- [SOURCE PASSAGE]:
Norway is often referred to as a land of opportunity—also in healthcare and science. Two researchers from the University of Bergen and from a laboratory for health effects at an institute focused on climate and the environment explained why healthcare works well there and how nanotechnology is changing medicine. The key words of their story are collaboration, innovation, and trust.
How Norwegian healthcare works
A substantial part of healthcare in Norway is funded by the state, with private providers supplementing capacity especially where waiting times arise. An interesting feature is the systematic dental care: children and young people receive free dental care up to the age of 24, and certain vulnerable groups are given priority. For acute conditions, injuries, and cancer treatment the system works very efficiently, but waiting times are longer for chronic diagnoses. A challenge, as elsewhere in Europe, is the shortage of personnel—especially nurses—and gradual centralization, which makes access harder in remote regions.
The guests emphasized that although it is a wealthy country, success also rests on well-designed programs and on trust. In public opinion surveys, dentists in Norway enjoy a high level of trust, which is linked to a stable, prevention-oriented system. Sound public policies are complemented by clear rules of accountability for selecting and using approved materials in practice. Healthcare thus combines standards, transparency, and collaboration with citizens.
Nanomaterials: benefits, risks, and new testing
Nanotechnology is advancing and is making the strongest inroads in medicine and dentistry. This naturally relates to the fact that the building blocks of living tissues operate at the nanoscale, and materials designed at this level can better mimic nature. Nanomaterials provide unique properties for diagnostics, healing, and drug carriers, but at the same time require rigorous safety assessment. That is why scientists are developing standardized, reliable methods and biological models that better mimic real-world exposure.
At the forefront are advanced in vitro 3D and co-culture models—something like “mini tissues” and “mini organs”—which limit animal testing and speed up feedback for developers. The “safe and sustainable by design” approach is being applied, along with the broader One Health framework, which links the health of people, animals, and the environment. There is also discussion of a material “digital passport” that tracks the entire life cycle—from design and manufacturing to waste and circular use. From a safety perspective, it is important that nanoparticles can enter the body by inhalation, through the skin, the digestive tract, or injection, can cross biological membranes, and some are persistent; therefore, potential genotoxic effects are also assessed.
From idea to patient: nanodrugs, collaboration, and trust
Collaborations between Norwegian and Slovak teams have produced projects focused on nanotherapy, for example combined drug carriers for breast cancer. Targeted nano-carriers, such as liposomes and other nanoparticles, help deliver active agents directly to the tumor and reduce adverse effects. Alongside the benefits, however, long-term clinical studies and strict safety assessments are needed, including in the environmental context. In practice, nanotechnology is already being applied today—from oncology to dental materials.
Norway's innovation ecosystem rests on straightforward cooperation between universities, hospitals, and authorities, and on clear rules for technology transfer. Researchers describe the importance of open calls, competition for funding, and direct communication with ministries when drafting guidelines. The quality of the system is also underpinned by a high level of trust between citizens and institutions, as was evident, for example, during the pandemic. And advice for the young? Passion and courage—when you know why you're doing something, you'll find a way.

- [SUPPLIED RECORDS]:
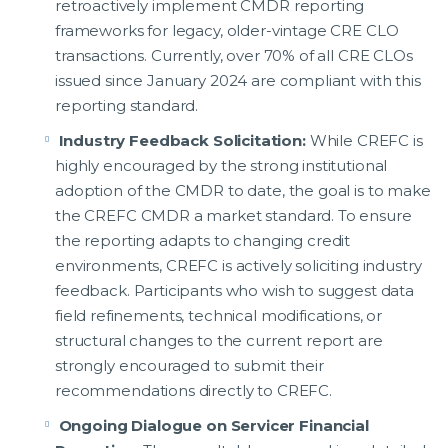
retroactively implement CMDR reporting
frameworks for legacy, older-vintage CRE CLO
transactions. Currently, over 70% of all CRE CLOs
issued since January 2024 are compliant with this
reporting standard.
Industry Feedback Solicitation:
While CREFC is
highly encouraged by the strong institutional
adoption of the CMDR to date, the goal is to make
the CREFC CMDR a market standard. To ensure
the reporting adapts to changing credit
environments, CREFC is actively soliciting industry
feedback. Participants who wish to suggest data
field refinements, technical modifications, or
structural changes to the current report are
strongly encouraged to submit their
recommendations directly to CREFC.
Ongoing Dialogue on Servicer Financial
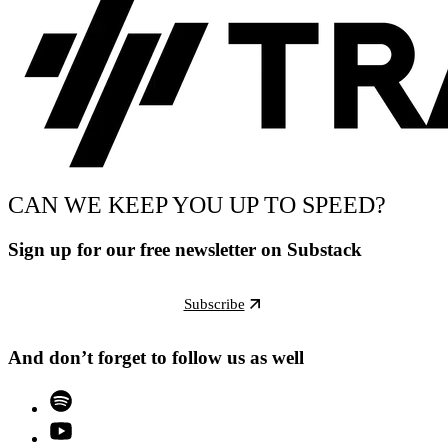
CAN WE KEEP YOU UP TO SPEED?
Sign up for our free newsletter on Substack
Subscribe
And don’t forget to follow us as well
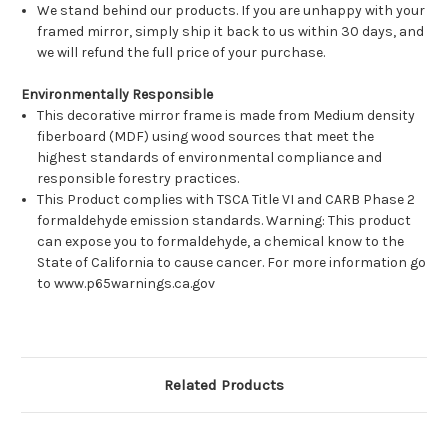
We stand behind our products. If you are unhappy with your
framed mirror, simply ship it back to us within 30 days, and
we will refund the full price of your purchase.
Environmentally Responsible
This decorative mirror frame is made from Medium density
fiberboard (MDF) using wood sources that meet the
highest standards of environmental compliance and
responsible forestry practices.
This Product complies with TSCA Title VI and CARB Phase 2
formaldehyde emission standards. Warning: This product
can expose you to formaldehyde, a chemical know to the
State of California to cause cancer. For more information go
to www.p65warnings.ca.gov
Related Products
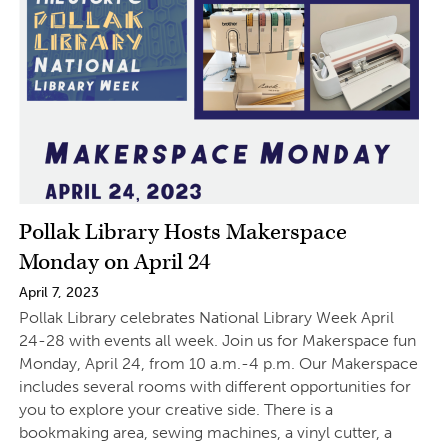
Pollak Library Hosts Makerspace
Monday on April 24
April 7, 2023
Pollak Library celebrates National Library Week April
24-28 with events all week. Join us for Makerspace fun
Monday, April 24, from 10 a.m.-4 p.m. Our Makerspace
includes several rooms with different opportunities for
you to explore your creative side. There is a
bookmaking area, sewing machines, a vinyl cutter, a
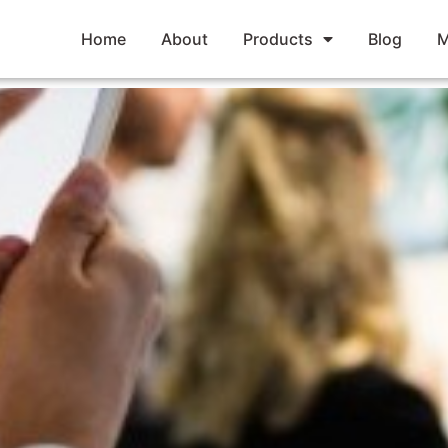
Home
About
Products
Blog
M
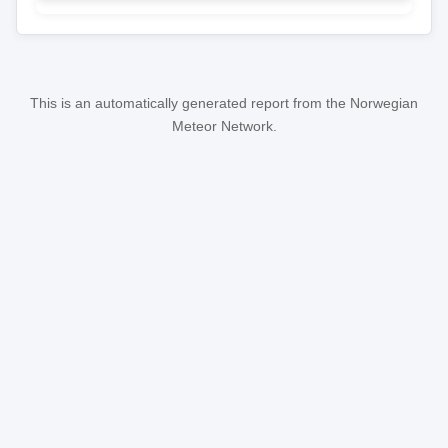
This is an automatically generated report from the Norwegian
Meteor Network.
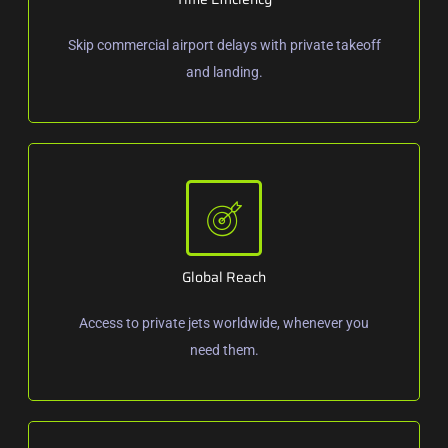
Skip commercial airport delays with private takeoff
and landing.
Global Reach
Access to private jets worldwide, whenever you
need them.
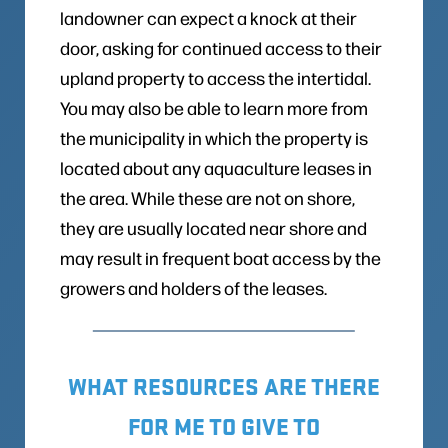
landowner can expect a knock at their
door, asking for continued access to their
upland property to access the intertidal.
You may also be able to learn more from
the municipality in which the property is
located about any aquaculture leases in
the area. While these are not on shore,
they are usually located near shore and
may result in frequent boat access by the
growers and holders of the leases.
WHAT RESOURCES ARE THERE
FOR ME TO GIVE TO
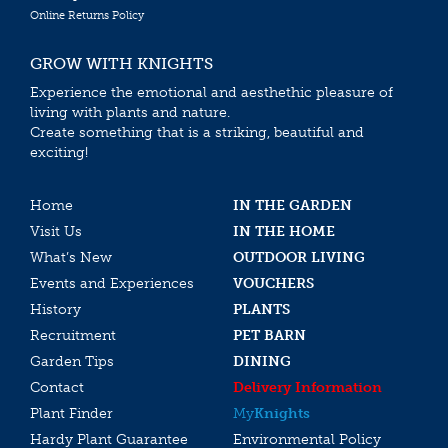
Online Returns Policy
GROW WITH KNIGHTS
Experience the emotional and aesthethic pleasure of
living with plants and nature.
Create something that is a striking, beautiful and
exciting!
Home
IN THE GARDEN
Visit Us
IN THE HOME
What’s New
OUTDOOR LIVING
Events and Experiences
VOUCHERS
History
PLANTS
Recruitment
PET BARN
Garden Tips
DINING
Contact
Delivery Information
Plant Finder
My
Knights
Hardy Plant Guarantee
Environmental Policy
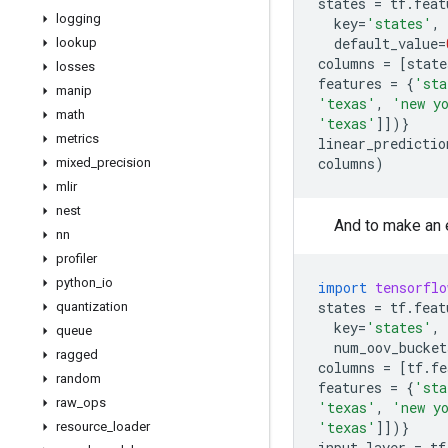
states
=
tf
.
feat
logging
key
=
'states'
,
default_value
=
lookup
columns
=
[
state
losses
features
=
{
'sta
manip
'texas'
,
'new y
math
'texas'
]])}
metrics
linear_predictio
columns
)
mixed
_
precision
mlir
nest
And to make an 
nn
profiler
python
_
io
import
tensorflo
states
=
tf
.
feat
quantization
key
=
'states'
,
queue
num_oov_bucket
ragged
columns
=
[
tf
.
fe
random
features
=
{
'sta
raw
_
ops
'texas'
,
'new y
'texas'
]])}
resource
_
loader
input_layer
=
tf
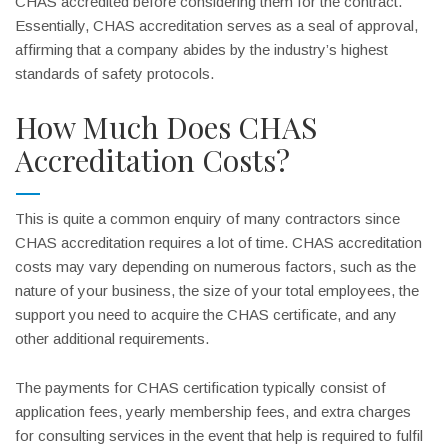
CHAS accredited before considering them for the contract.
Essentially, CHAS accreditation serves as a seal of approval,
affirming that a company abides by the industry’s highest
standards of safety protocols.
How Much Does CHAS
Accreditation Costs?
This is quite a common enquiry of many contractors since
CHAS accreditation requires a lot of time. CHAS accreditation
costs may vary depending on numerous factors, such as the
nature of your business, the size of your total employees, the
support you need to acquire the CHAS certificate, and any
other additional requirements.
The payments for CHAS certification typically consist of
application fees, yearly membership fees, and extra charges
for consulting services in the event that help is required to fulfil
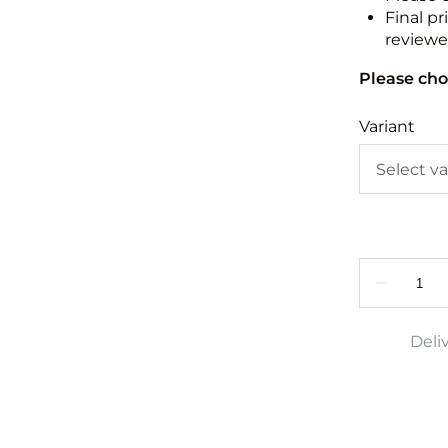
Final pr
reviewed
Please cho
Variant
Deli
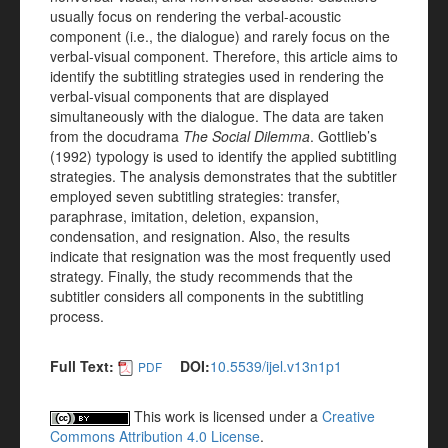
usually focus on rendering the verbal-acoustic
component (i.e., the dialogue) and rarely focus on the
verbal-visual component. Therefore, this article aims to
identify the subtitling strategies used in rendering the
verbal-visual components that are displayed
simultaneously with the dialogue. The data are taken
from the docudrama
The Social Dilemma
. Gottlieb’s
(1992) typology is used to identify the applied subtitling
strategies. The analysis demonstrates that the subtitler
employed seven subtitling strategies: transfer,
paraphrase, imitation, deletion, expansion,
condensation, and resignation. Also, the results
indicate that resignation was the most frequently used
strategy. Finally, the study recommends that the
subtitler considers all components in the subtitling
process.
Full Text:
DOI:
10.5539/ijel.v13n1p1
PDF
This work is licensed under a
Creative
Commons Attribution 4.0 License
.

- [EXERCISE INSTRUCTIONS]: In the article on Norwegian healthcare and nanomedicine, change "nanoscale" to "nanometer scale" in the part that opens with the words "Nanomaterials: benefits, risks, and" and closes with "mimic real-world exposure.", and write out that part in full.

- [EXPECTED ANSWER]:
Nanomaterials: benefits, risks, and new testing
Nanotechnology is advancing and is making the strongest inroads in medicine and dentistry. This naturally relates to the fact that the building blocks of living tissues operate at the nanometer scale, and materials designed at this level can better mimic nature. Nanomaterials provide unique properties for diagnostics, healing, and drug carriers, but at the same time require rigorous safety assessment. That is why scientists are developing standardized, reliable methods and biological models that better mimic real-world exposure.